Jim Marino wrote:
On Mar 19, 2007, at 10:40 PM, Jean-Sebastien Delfino wrote:
Jean-Sebastien Delfino wrote:
I'd like to start a discussion on how we could componentize our SCA
runtime kernel. I posted two diagrams on our Wiki at
http://cwiki.apache.org/confluence/display/TUSCANY/Componentizing+our+runtime
to help start the discussion.
One of the ideas is to allow for different integration strategies
with app servers and other runtime environments. Some integrations
may reuse the Tuscany kernel as a whole, but others will want to
reuse only a subset or replace parts with specific implementations.
A few examples come to mind:
- swap our POJO IOC container with another one already there in the
target app server;
- strip out the local assembly support when building a WSDL
remote-interface based (an SCA/BPEL container for example);
- strip out the federated deployment / discovery / distributed
wiring support when building a simple standalone runtime, or if your
app server already supports that and you'd like to integrate with it;
- replace the SCDL loaders if you're storing the assembly metadata
in a database instead of SCDL files;
- use a different handler/interceptor mechanism already in use in
your app server or a more dynamic invocation mechanism to support
scripting languages for example.
Another scenario I have in mind is to reuse parts of the Tuscany
kernel in validation tasks, codegen utilities, deployment and
management tools. For example I'd like to have an Ant task that
automates the generation of SDO or JAXB objects for an entire SCA
contribution. This task will need access to the SCA assembly model,
the SCA contribution model, maybe our Interface contract model as
well, but I don't want to drag the whole kernel for that. Similar
idea for deployment and management tasks.

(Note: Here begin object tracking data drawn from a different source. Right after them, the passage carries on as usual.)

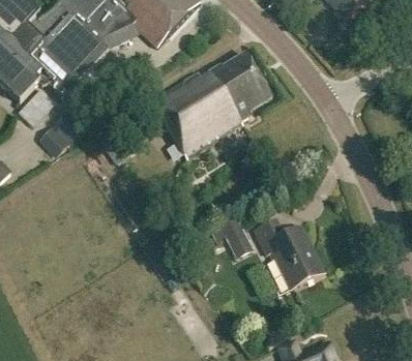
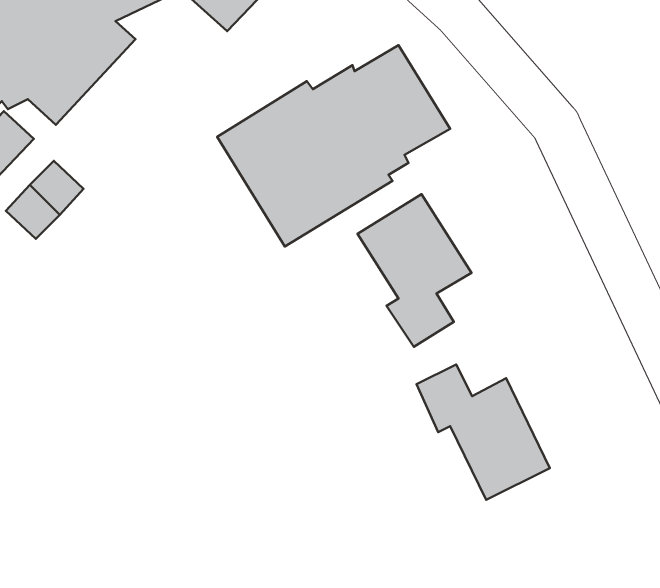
building: none -> [357,194,471,347]
building: [219,214,251,251] -> none

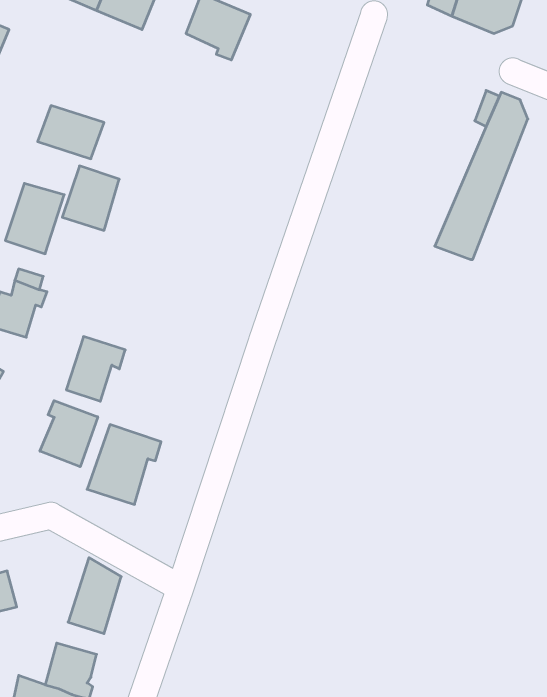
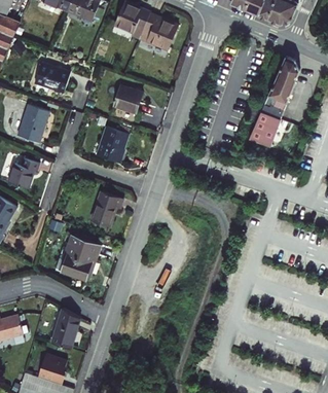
building: none -> [139,13,177,50]
building: none -> [113,86,141,112]
building: [62,166,119,230] -> [96,128,126,163]
building: [66,337,125,401] -> [90,191,122,226]
building: [40,401,98,467] -> none

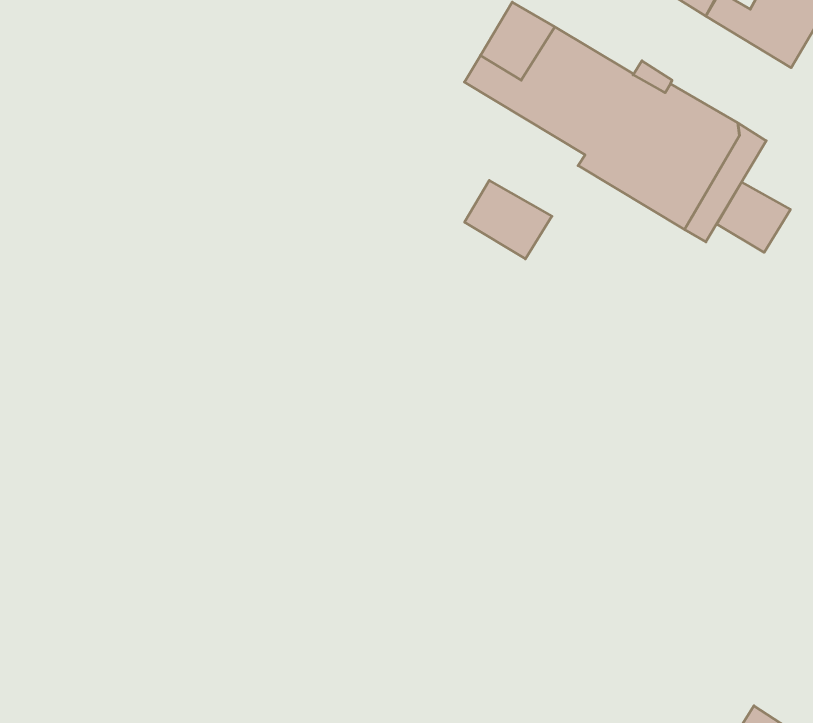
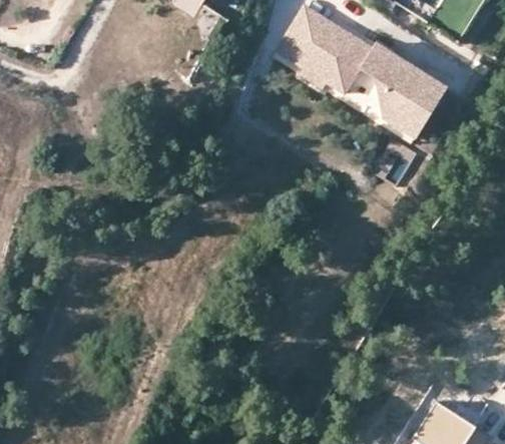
building: [465,180,552,259] -> none
building: [717,182,790,252] -> none

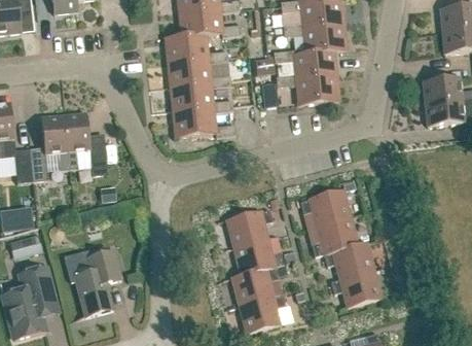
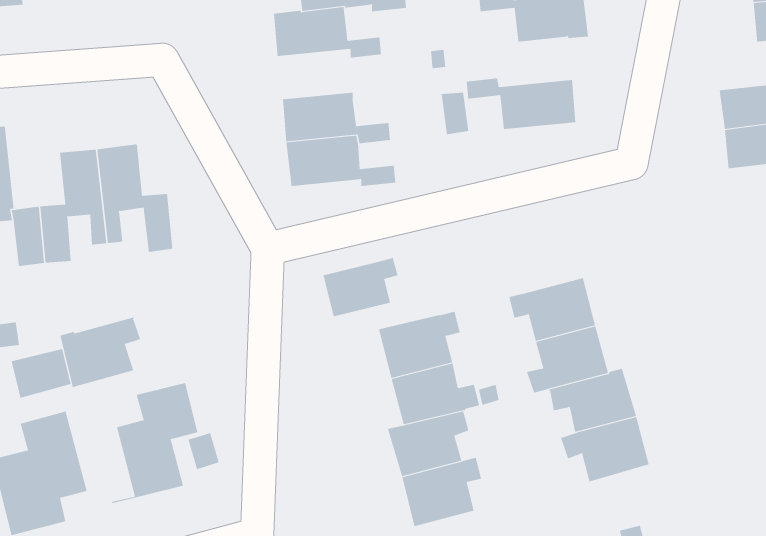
building: [274,49,337,79] -> none
building: [167,58,230,88] -> none
building: none -> [323,257,398,317]
building: none -> [60,316,141,388]

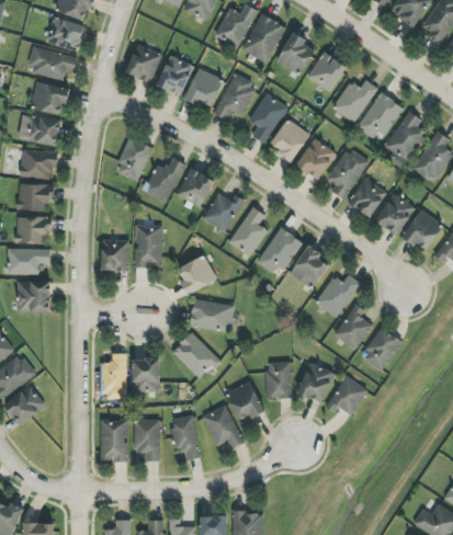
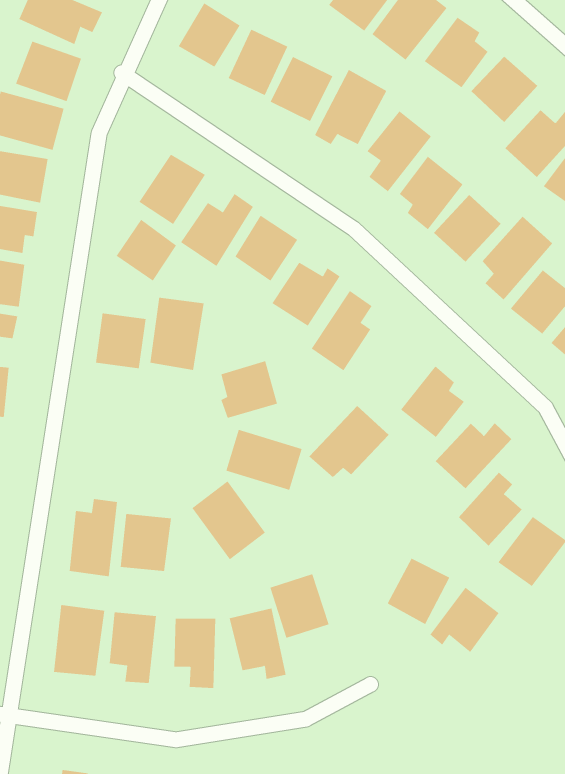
building: none -> [116,219,177,281]
building: [256,227,303,273] -> [309,405,389,478]
building: [265,362,293,398] -> none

A refactored/componentized kernel will also make it easier for
people to contribute to the individual pieces and exchange
components between our various initiatives.
For example I'd like to pull pieces of the trunk in the integration
branch, and it would be much easier if the single kernel/core module
was split in smaller independent modules (assembly model, SCA
contribution model, loaders, assembly wiring logic, invocation
framework etc...)
To help explore these ideas, I'm thinking about starting some
concrete work and try to pull some of the kernel code into
individual modules, probably start from the bottom of the stack and
have the assembly metadata and SCDL loaders in separate modules.

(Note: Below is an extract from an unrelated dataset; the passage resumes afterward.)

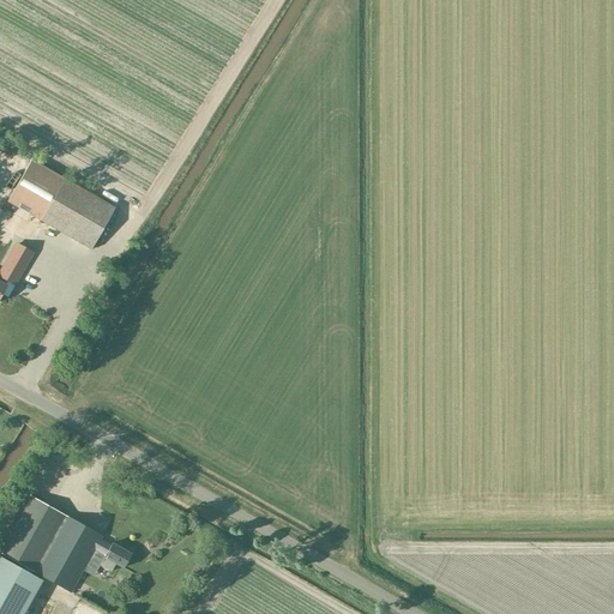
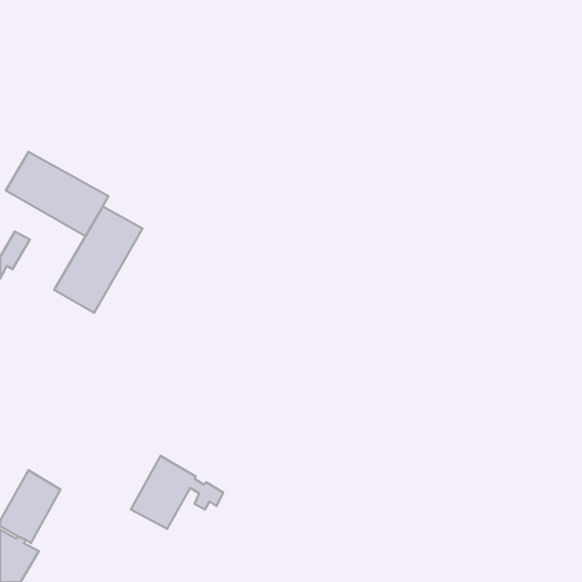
building: none -> [54,207,142,313]
building: [34,514,131,591] -> [131,456,223,529]

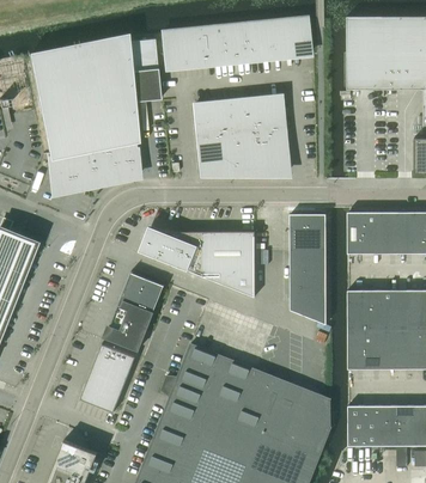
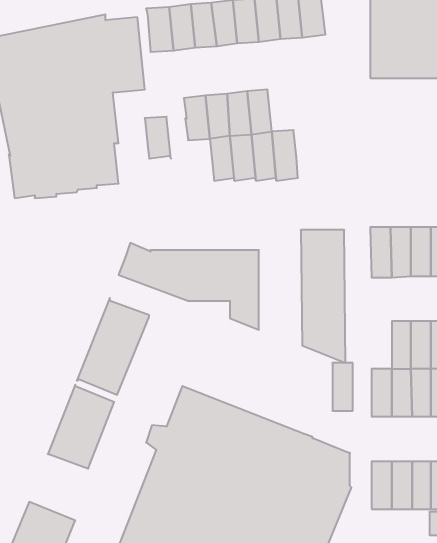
building: [262,97,284,134] -> none
building: [196,140,218,175] -> [145,117,171,159]
building: [348,291,365,330] -> [332,363,353,411]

There's a lot of code, so I could use any help if people are
interested.
Thoughts?
I made some progress with an assembly model module, containing
interfaces representing the SCA 1.0 assembly model and a default
implementation of these interfaces.
The module is currently there:
http://svn.apache.org/repos/asf/incubator/tuscany/branches/sca-java-integration/sca/assembly.
There's additional test cases as well under
http://svn.apache.org/repos/asf/incubator/tuscany/branches/sca-java-integration/sca/scdl,
I'm planning to merge them into the assembly module soon. The
interfaces in assembly are different from the o.a.t.spi.model classes
in kernel/core. They are interfaces instead of classes, and I tried
to be as close as possible to the latest revision of SCA 1.0 spec.
I'd like your feedback and please let me know if you see any
inconsistencies with the SCA 1.0 spec. Next, I'd like to see if the
model loaders could be externalized as well in a separate module, but
this is going to be a little more complicated as the current loaders
have more dependencies, including circular dependencies with other
packages in kernel/core.
This work is starting to generate significant changes and new code
and I don't want to risk destabilizing the integration branch with it
so I'd like to continue to work on this somewhere in the trunk
instead. I'm thinking of moving the assembly model module to trunk
under java/sca/assembly, available for use by our various tools,
plugins, as well as the kernel and services modules if they need.
As you mentioned above, the approach taken is significantly different
than the design we have in trunk. To avoid destabilizing it, I'd
suggest starting this in a sandbox so that we can better understand
how it would integrate with our existing design without impacting
existing ongoing work.
Jim
Jim,
You're right, the approach is significantly different than the current
design in trunk. The sandbox idea is a good idea, I'll continue to work
on this in sandbox/sebastien so that our community can take a look and
provide feedback without destabilizing the trunk.